Molten salt synthesis of increased (100)-facet and polycrystalline nickel oxide nanoparticles for the oxygen evolution reaction: impact of facet and crystallinity on electrocatalysis

Abstract

Nickel oxide nanocubes with increased (100) surface facet presence (NiO(100)) were synthesized through a molten salt synthesis procedure to probe their oxygen evolution reaction (OER) activity in order to investigate the relationship between the surface facet and OER performance. While altering the synthesis parameters to decrease NiO(100) particle sizes and agglomeration, a polycrystalline NiO nanoparticle system formed from using Li₂O as a Lux–Flood base (labelled Li₂O-MSS NiO, where MSS stands for molten salt synthesis). This novel synthesis was further elaborated and the obtained materials were also tested for OER activity.
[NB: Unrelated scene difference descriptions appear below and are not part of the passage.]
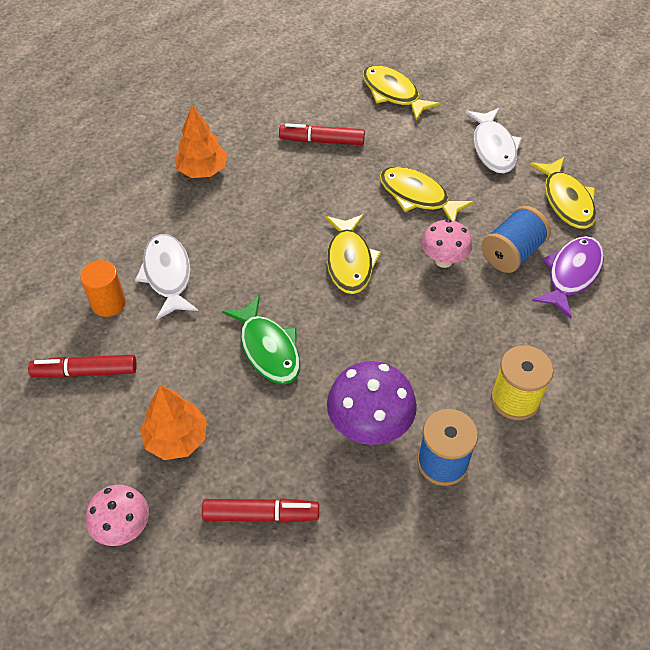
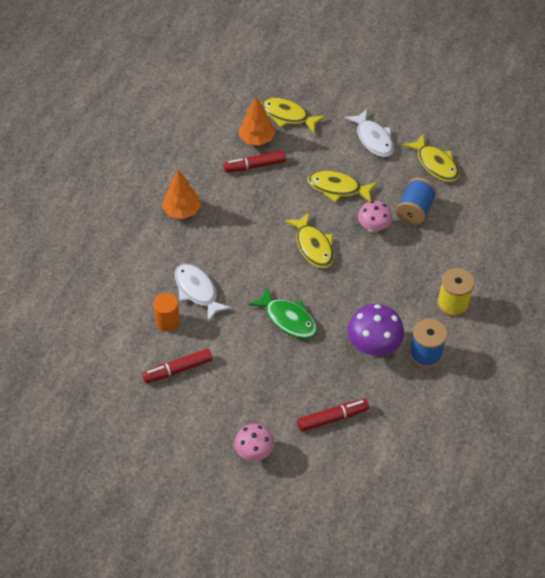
camera: 20 degrees left, 0 degrees up
orange tree [140,385,207,460] -> orange tree moved to [239,97,276,146]
purple fish [532,236,604,318] -> none

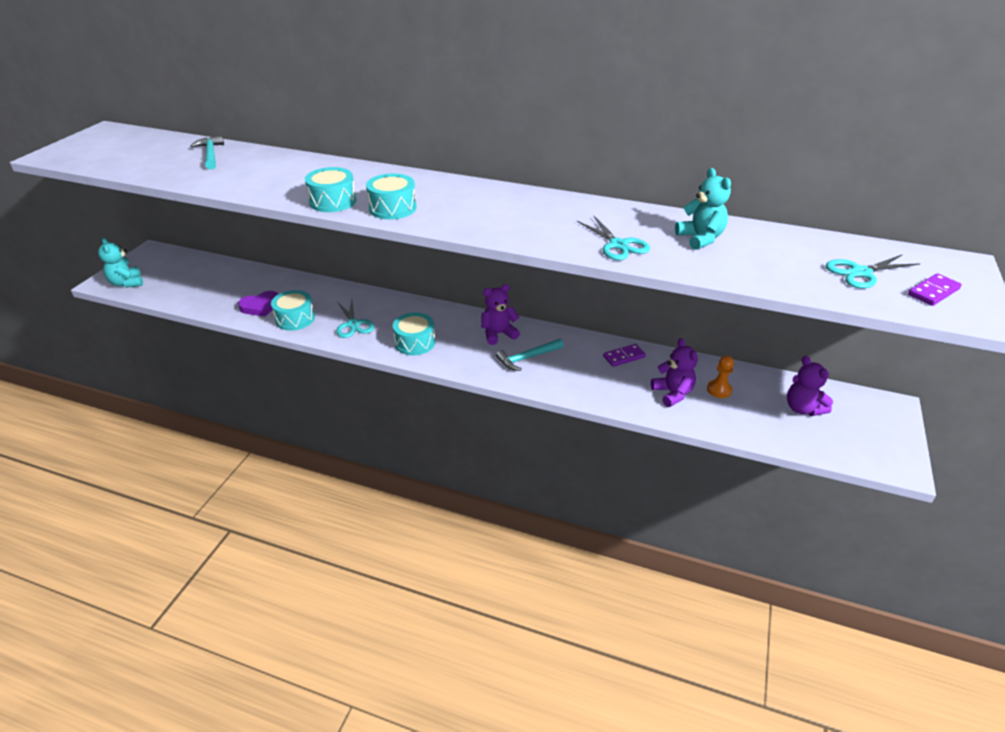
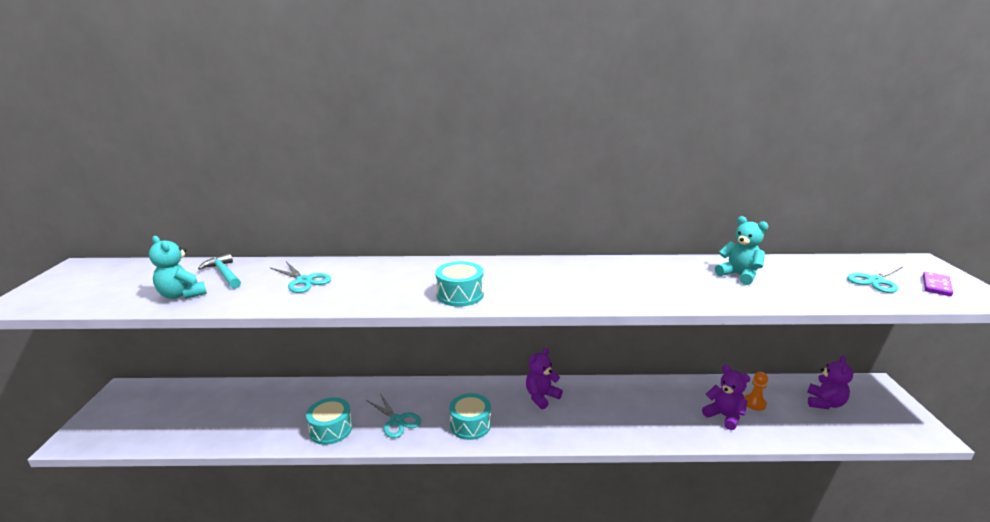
camera: 20 degrees left, 15 degrees down
turquoise teddy bear [98,237,143,288] -> turquoise teddy bear moved to [149,236,207,299]
purple heart [238,291,278,317] -> none
turquoise drum [305,167,356,212] -> none
turquoise hammer [496,339,564,371] -> none
turquoise scissors [577,216,650,260] -> turquoise scissors moved to [270,262,331,293]
purple domino [603,344,646,367] -> none
purple teddy bear [787,356,833,416] -> purple teddy bear turned 105 degrees counterclockwise [807,356,853,409]

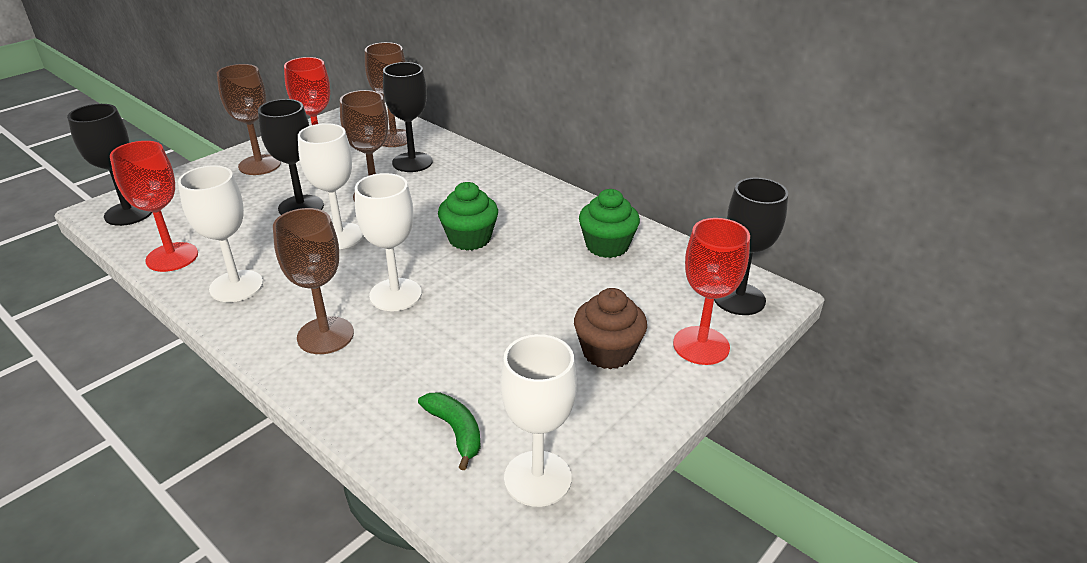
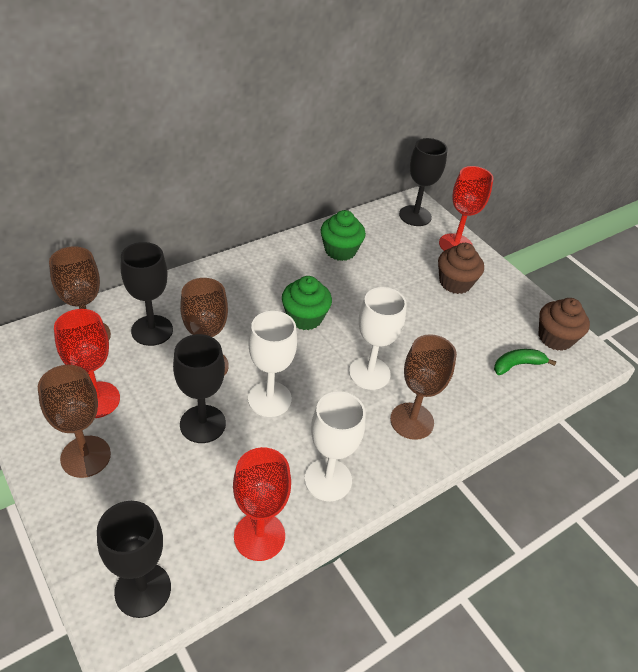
camera: 80 degrees left, 10 degrees up
white goblet [500,334,577,507] -> brown cupcake [538,298,590,351]

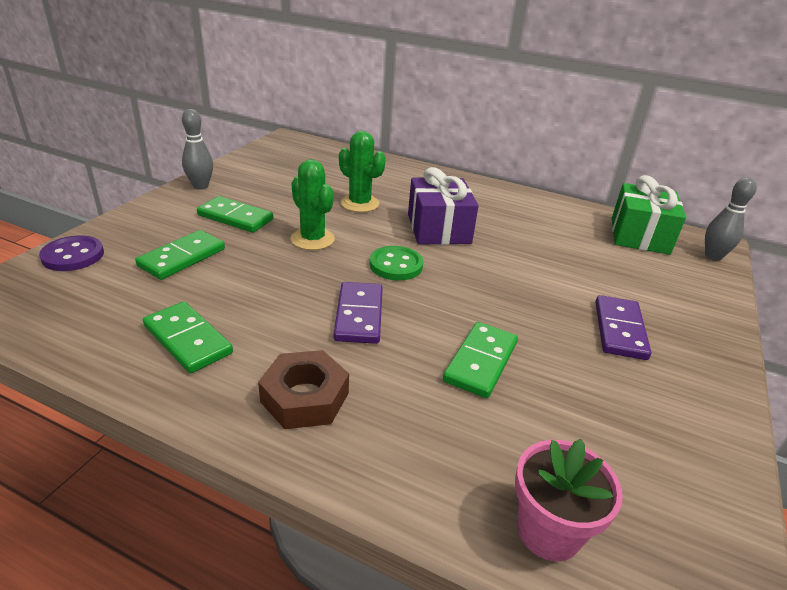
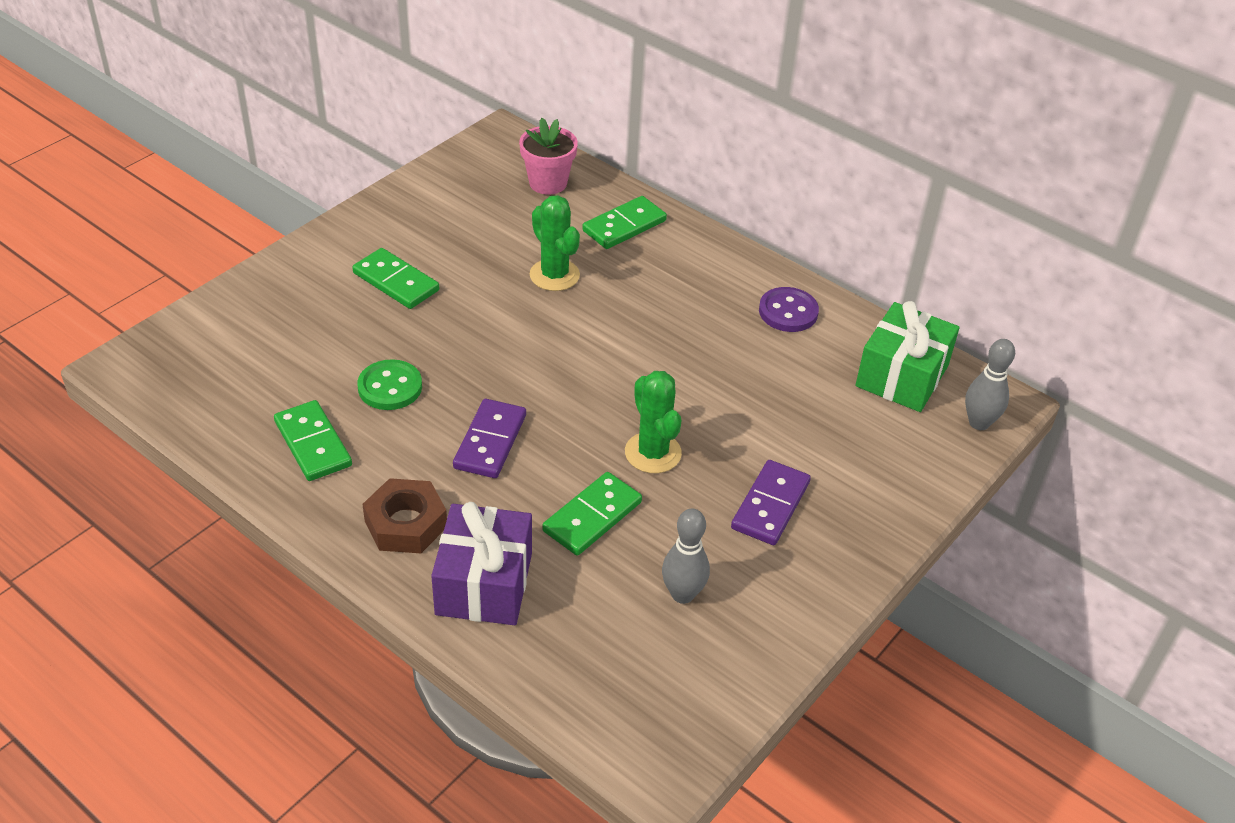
camera: 15 degrees right, 10 degrees up
purple button [39,236,104,271] -> purple button moved to [759,287,819,332]
green domino [135,230,225,280] -> green domino moved to [582,196,667,249]
grey bowling pin [182,109,213,190] -> grey bowling pin moved to [662,508,710,604]
green cactus [290,159,335,250] -> green cactus moved to [625,371,682,473]
green button [370,246,423,281] -> green button moved to [357,359,422,410]
purple gift [408,167,479,245] -> purple gift moved to [431,502,532,625]
pink flower pot [515,439,623,561] -> pink flower pot moved to [519,118,578,195]

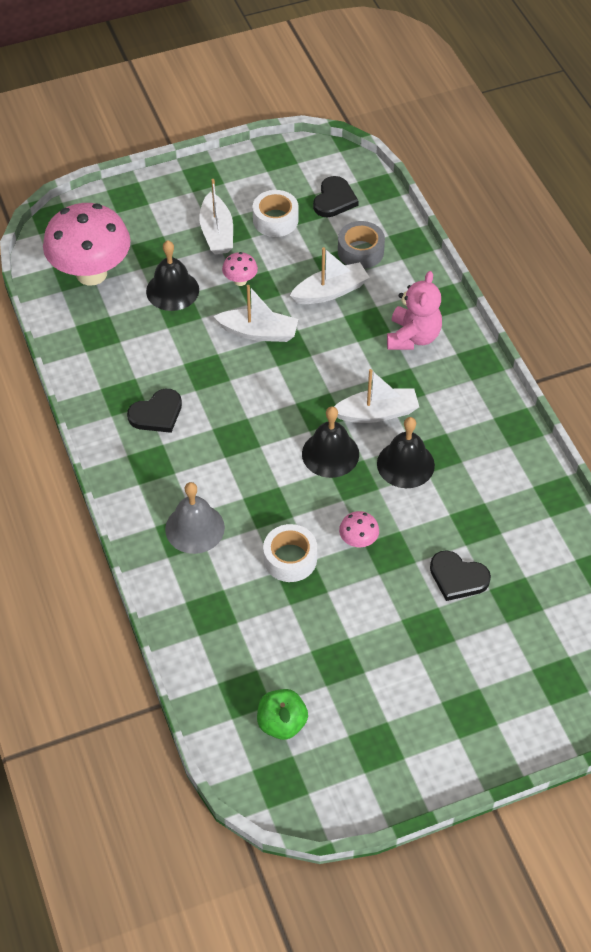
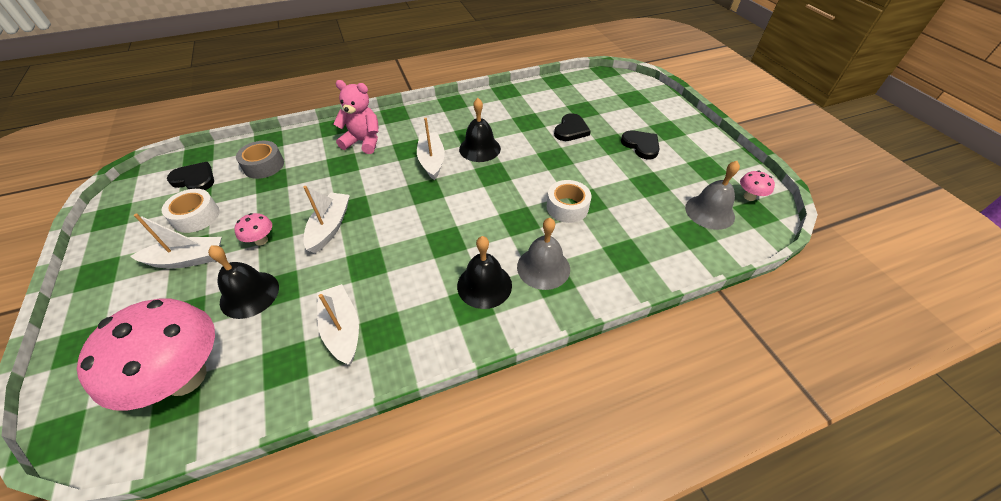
camera: 90 degrees left, 5 degrees down
black heart [127,389,182,433] -> black heart moved to [621,130,660,159]
green apple [257,689,308,740] -> grey bell [685,161,740,230]
white boat [290,247,370,304] -> white boat moved to [317,284,359,365]
black bell [302,406,359,478] -> black bell moved to [457,236,512,309]
pink mushroom [339,511,379,548] -> pink mushroom moved to [740,171,775,201]

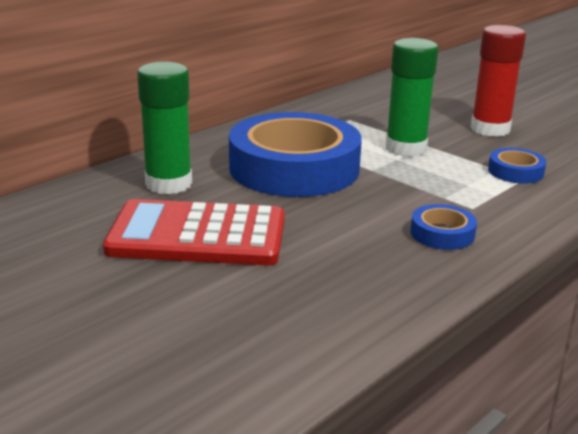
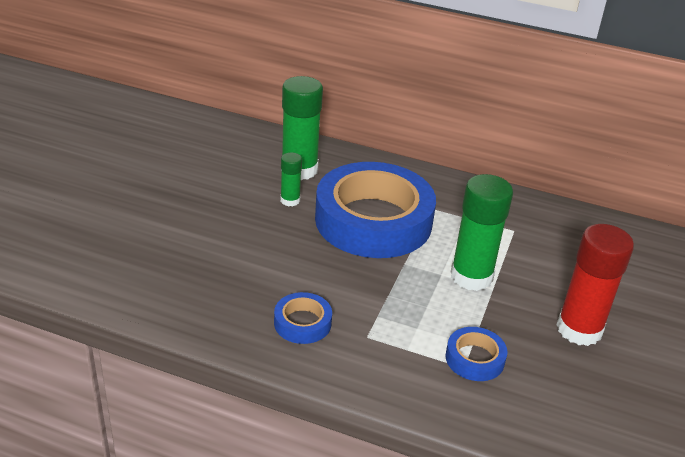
camera: 65 degrees right, 10 degrees up
red calculator [103,199,285,266] -> none
none -> green glue stick [280,152,302,206]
After thorough structural characterization to determine crystallinity, lattice spacings, and elemental distribution, their OER activity was compared versus high surface area NiO(111) nanosheets in a three-electrode rotating disk electrode (RDE) system. The activity trend of (111) > Li₂O-MSS > (100) was observed. This decrease in activity of the nanocube and polycrystalline samples was explained by differences between theoretical and experimental conditions, differences in ink rheology and resulting catalyst layer properties, and significant agglomeration seen in the imaging of the sample. Methods for improving the OER activity of these samples are discussed in the conclusion of this study.